- La Palma in Canary Islands rocked by quake swarm.
- Is the swarm a harbinger of a coming volcanic eruption?
- What happens if Cumbre Vieja volcano erupts?
- Will the volcano collapse into the sea causing a tsunami?
- If so, could countries around Atlantic be hit by a tsunami?
La Palma island is home to the Cumbre Vieja volcano, as well as to 86,000 people, a population that increases significantly during tourist season. On Saturday, Oct 7, 2017, and continuing into Tuesday, La Palma has been rattled by an earthquake swarm of more than 40 quakes, between 1.5 and 2.7 in magnitude, in only 48 hours.
Cumbre Vieja (Old Summit), an active though dormant volcanic ridge, most recently erupted in 1949 and 1971.
Although the magnitudes of the quakes were low and deep, María José Blanco, director of National Geographic Institute said “the island has never recorded a similar swarm.” In fact, this earthquake swarm is “different from any seismic activity previously recorded” since monitoring began on La Palma.

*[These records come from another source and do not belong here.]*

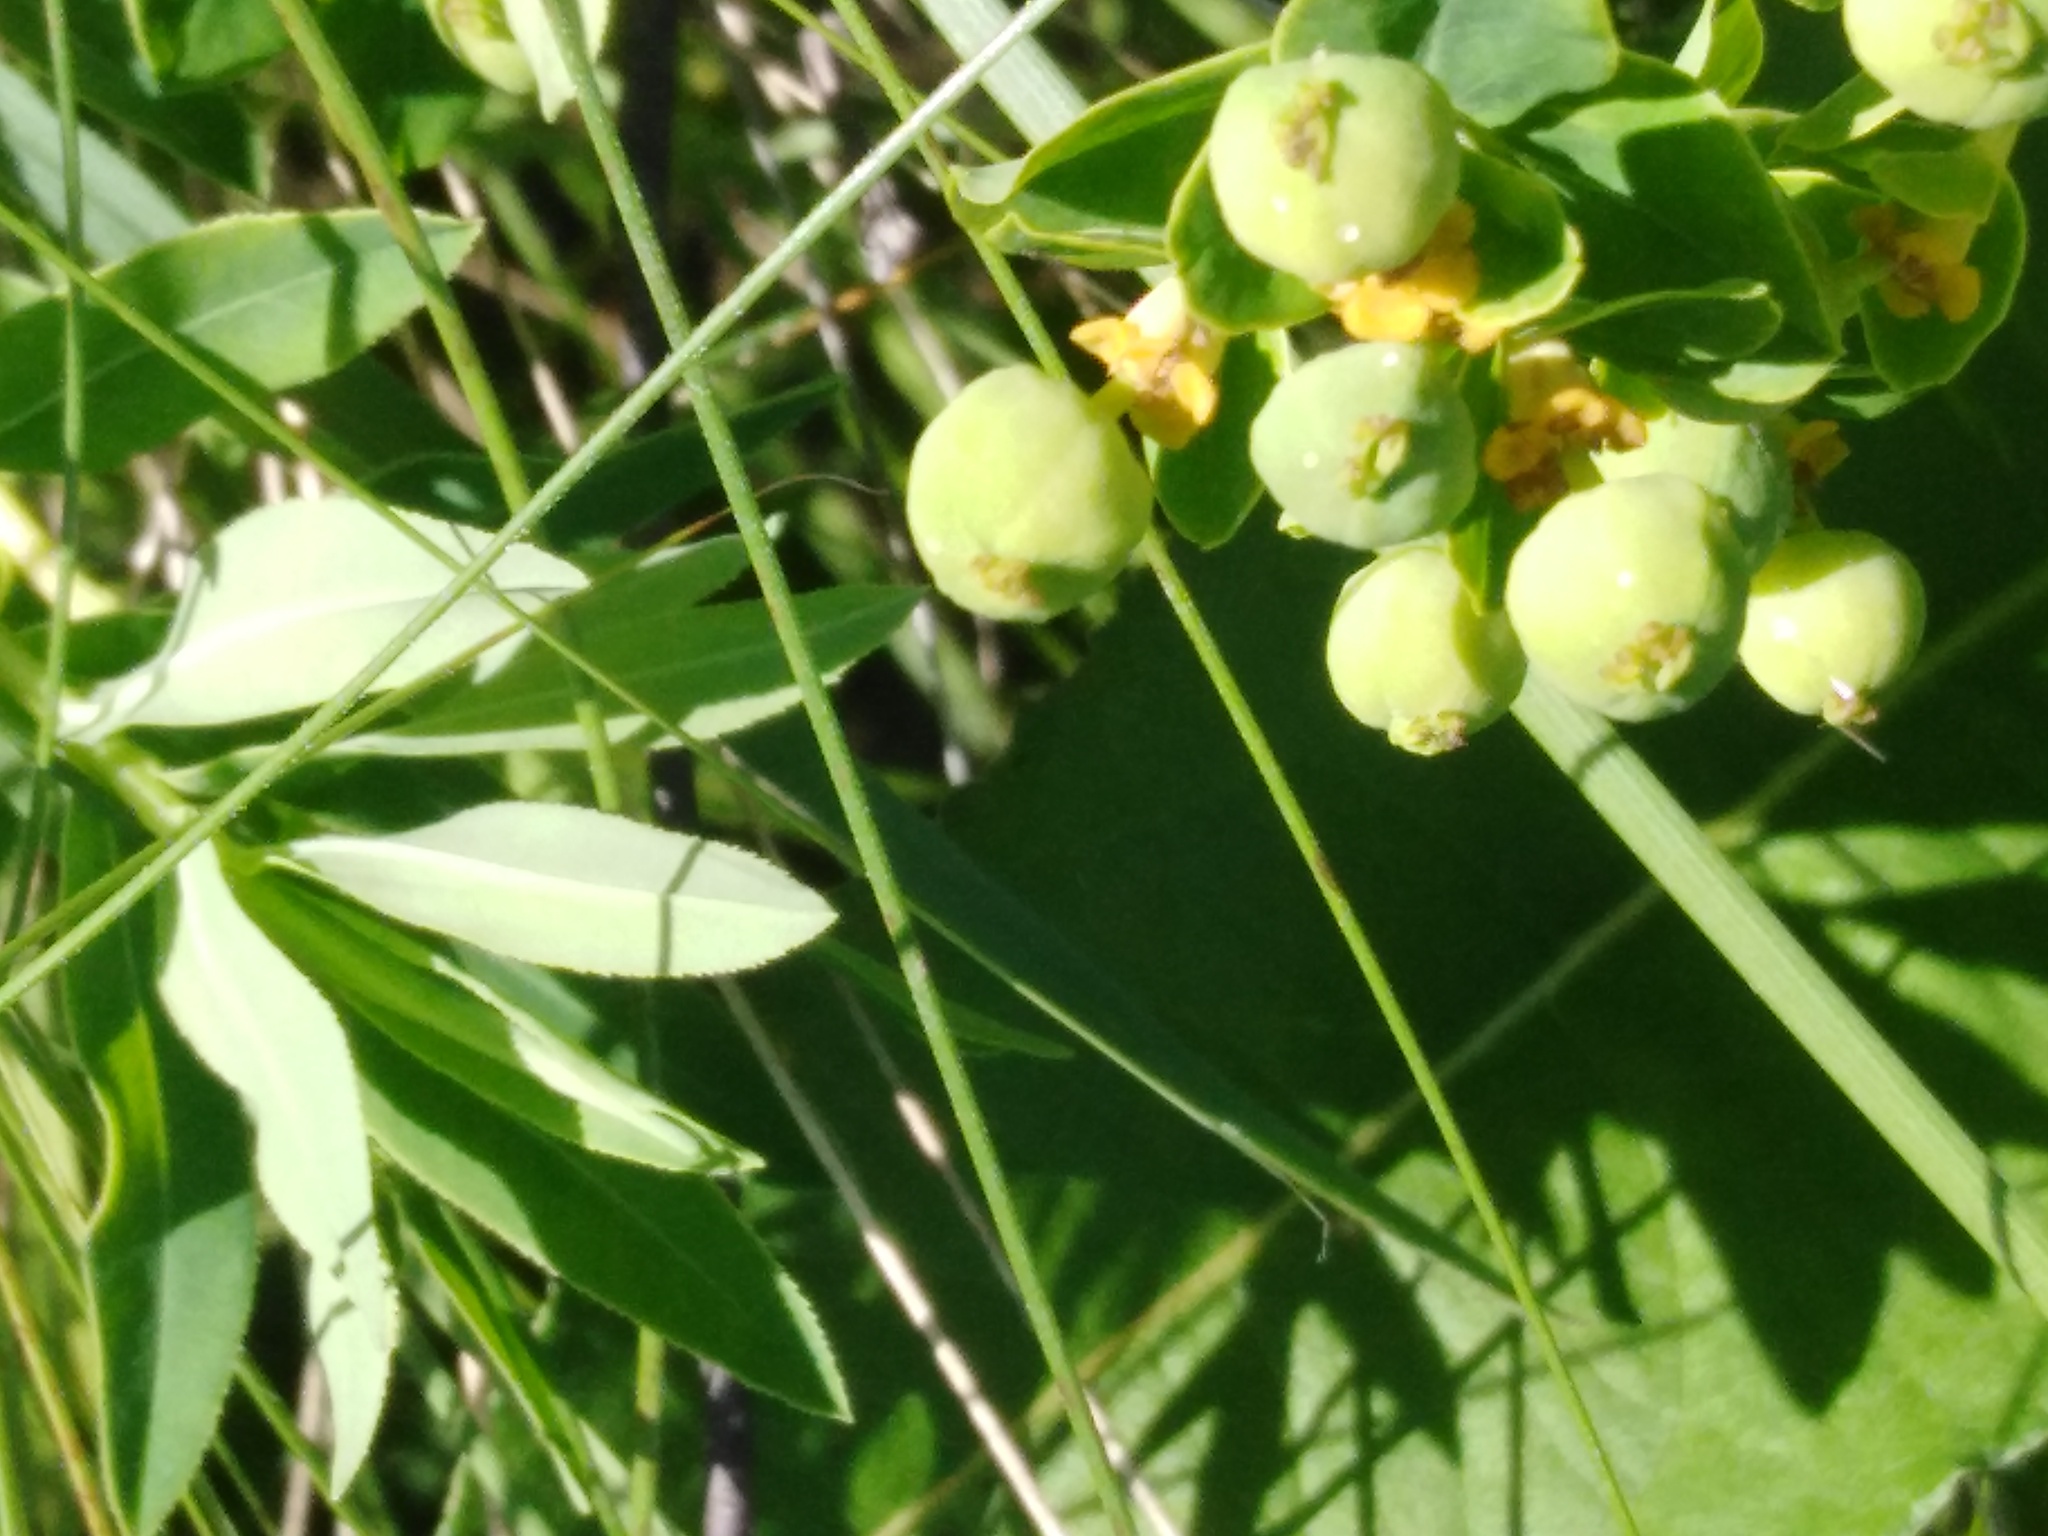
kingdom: Plantae
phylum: Tracheophyta
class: Magnoliopsida
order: Malpighiales
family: Euphorbiaceae
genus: Euphorbia
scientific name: Euphorbia semivillosa
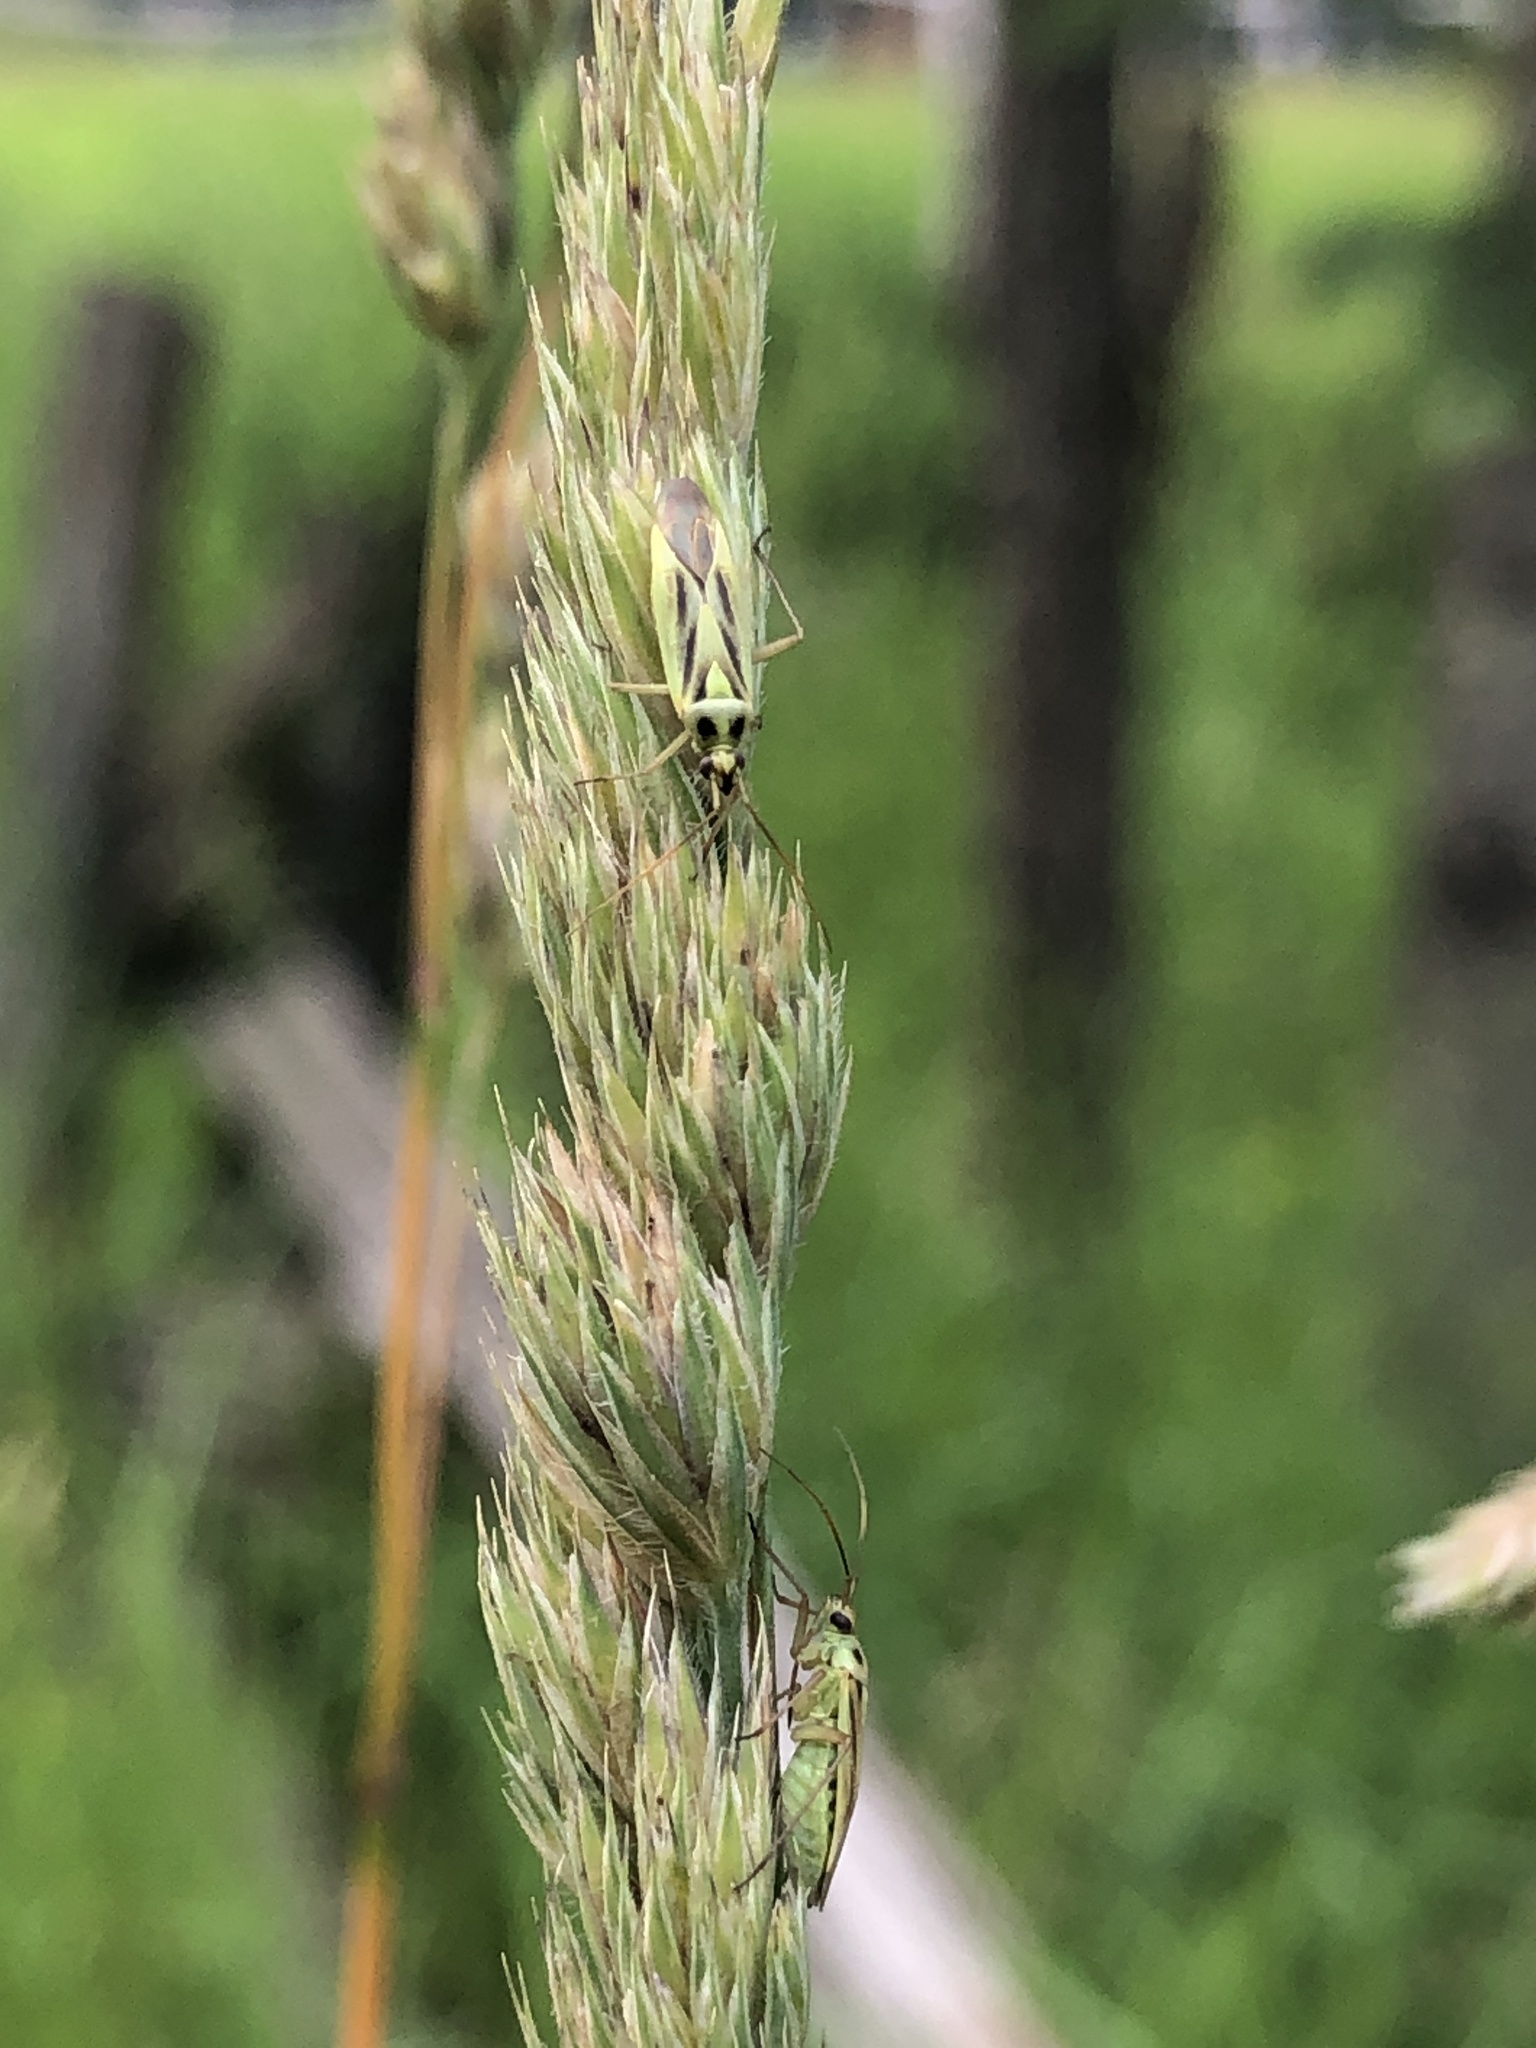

According to the Institute, the largest quake in the swarm was at 1:00 pm on Saturday and followed by 10 tremors that took the swarm total to more than 40 by Tuesday,
Tsunami (AKA “tidal wave”): A long, high sea wave caused by an earthquake, volcanic eruption, coastal or submarine landslide, or other disturbance. It can travel hundreds of miles over open sea, causing extensive damage when it encounters land.
Question: How would an eruption at Cumbre Vieja volcano affect the world?
Answer: Spain, Britain, US East Coast, and others would most likely be hit by an eruption-caused tsunami, with hundreds of thousands of coastal dwellers affected.
Forecast: A volcano-caused landslide in the Canary Islands could generate a tsunami that hits Spain’s south and west coasts and Portugal. It could also batter North Africa before roaring thousands of miles across the Atlantic Ocean to slam the Caribbean, as well as East Coast of the United States.
Following the earthquake swarm on La Palma, the IGN and the Volcanological Institute of the Canary Islands (Involcan) have increased surveillance on the island to monitor this increase in seismic activity. Additionally, a team of five scientists that plans to visit La Palma to observe the activity, will also increase the number of seismic stations in the volcanic monitoring network.
The Canary Islands are a chain of volcanic ocean islands located off North Africa’s west coast. La Palma island is composed of two large volcanic centers: (1) Taburiente in the north surrounded by a ring of mountains, and (2) Cumbre Vieja in the south, one of the most active volcanoes in the Canaries.
So could a long, high sea wave triggered by a seismic event and travelling faster than a jet plane devastate the coastlines of countries bordering the Atlantic Ocean?
You bet, but as always, you be the judge of that!